Unless these types of support are found in other ways, enduring years and years without them can take its toll on the perennial bachelors and bachelorettes.
Men tend to do better in marriage then men who are not married, Ostir said.
“People in nursing homes are often lonely because they no longer have a partner,” Ostir said.
“They may have someone at the nursing home doing stuff for them, like bringing them their meals, but that’s different than the emotional support of companionship that’s built up through the years.”
But marriage alone is not automatically protective, Ostir said. Marriage has pitfalls too.
Barbara Gills, 85, said she was always unlucky in love.
“I had some bad husbands,” said Gills, who was married three times. “I was depressed a lot.”
Gills has given up on finding a soul mate. Her best friend is a small book of puzzles she keeps in the purse she has hanging at the arm of her wheelchair.
Ten years ago, Gills fell on her kitchen floor, enfeebled from the waist down, and she did not have anyone to call. She has since moved into Rosewood full-time and receives help from her daughter.
She agrees that the tempestuous relationships of her life have taken their toll on her body. Arthritis has taken away the use of her legs.
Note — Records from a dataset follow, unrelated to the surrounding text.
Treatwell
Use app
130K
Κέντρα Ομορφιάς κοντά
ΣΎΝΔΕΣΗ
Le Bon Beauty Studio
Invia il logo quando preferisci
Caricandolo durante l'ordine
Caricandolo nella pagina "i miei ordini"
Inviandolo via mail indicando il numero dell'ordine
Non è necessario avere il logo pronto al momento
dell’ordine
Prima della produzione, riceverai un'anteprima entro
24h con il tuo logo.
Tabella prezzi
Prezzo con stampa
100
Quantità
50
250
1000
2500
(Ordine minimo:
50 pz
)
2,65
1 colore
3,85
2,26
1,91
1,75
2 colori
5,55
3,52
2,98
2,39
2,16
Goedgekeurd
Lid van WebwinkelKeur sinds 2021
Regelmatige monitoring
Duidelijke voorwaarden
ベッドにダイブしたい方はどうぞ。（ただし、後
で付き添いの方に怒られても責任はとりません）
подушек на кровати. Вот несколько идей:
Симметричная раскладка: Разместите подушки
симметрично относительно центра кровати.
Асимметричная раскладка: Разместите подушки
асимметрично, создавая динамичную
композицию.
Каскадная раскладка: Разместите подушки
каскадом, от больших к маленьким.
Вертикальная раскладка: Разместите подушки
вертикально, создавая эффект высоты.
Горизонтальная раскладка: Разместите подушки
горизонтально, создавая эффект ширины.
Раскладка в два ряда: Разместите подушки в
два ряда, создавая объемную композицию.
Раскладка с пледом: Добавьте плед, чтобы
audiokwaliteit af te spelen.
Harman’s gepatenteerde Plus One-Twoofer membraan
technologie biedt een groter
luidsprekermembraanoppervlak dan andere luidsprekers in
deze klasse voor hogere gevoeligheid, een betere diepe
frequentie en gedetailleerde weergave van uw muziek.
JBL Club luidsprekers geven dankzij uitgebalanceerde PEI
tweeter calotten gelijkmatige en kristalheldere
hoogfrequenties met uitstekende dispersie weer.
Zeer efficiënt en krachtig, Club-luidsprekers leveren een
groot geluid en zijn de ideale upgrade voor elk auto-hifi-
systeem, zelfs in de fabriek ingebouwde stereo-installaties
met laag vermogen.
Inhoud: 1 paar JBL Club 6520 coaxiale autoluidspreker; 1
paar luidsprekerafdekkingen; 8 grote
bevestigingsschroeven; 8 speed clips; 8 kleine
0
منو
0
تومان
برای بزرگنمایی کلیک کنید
“As far as falling was concerned, I will never get over that,” Gills said. “It was very lonely to be just helpless like that.”
Gills’ daughter, one of three children she raised with her first husband, visits her often at Rosewood, she said, but she still remembers how difficult it was to be alone.
“When I was quiet, I could feel it hurting inside,” Gills said.
Even in marriage, many times Gills said she felt she was alone.
“We are saying that being in a good relationship is good for your health, but being in an unhealthy relationship causes stress and stress we know is really bad for you,” Ostir said.
“If you are in a relationship where you are constantly arguing — about money or whatever — that takes a toll on a person’s stress we know very well is bad for you.”
Although many factors contribute to physical health, including heredity, environment, cultural influences, diet and exercise, whether good or bad, emotions greatly affect the body’s physical health.
The phenomenon is explained by basic neurology — brain chemicals, hormones and neurotransmitters — how emotions either insult or soothe the human body.
“By being happy you reach homeostasis,” Ostir said. “It is an equilibrium which keeps your body constant and calm. When a person is in a bad relationship; however, their body is not calm and as a result the brain releases harmful chemicals.”
Overtime those chemicals trigger inflammation and cause constant trauma to delicate organs in the body, such as the heart, brain or stomach. Stress chemicals can cause heart attacks, strokes or ulcers, Ostir said.
“Similarly, being happy and content causes the non-release of these chemicals and the release of other chemicals that have a protective effect on your body,” Ostir said. “It works both ways.”
While some health issues may be outside of our control, Ostir, who is — not surprisingly — a very happy person, reminds people that they have a choice when it comes to their mental and physical health.
“For a large part we do have control on how we walk through life and going through life as optimistically and positive as we can will build up our level of resilience,” Ostir said. “Things do happen in life but it is how you deal with these things that helps you move forward.”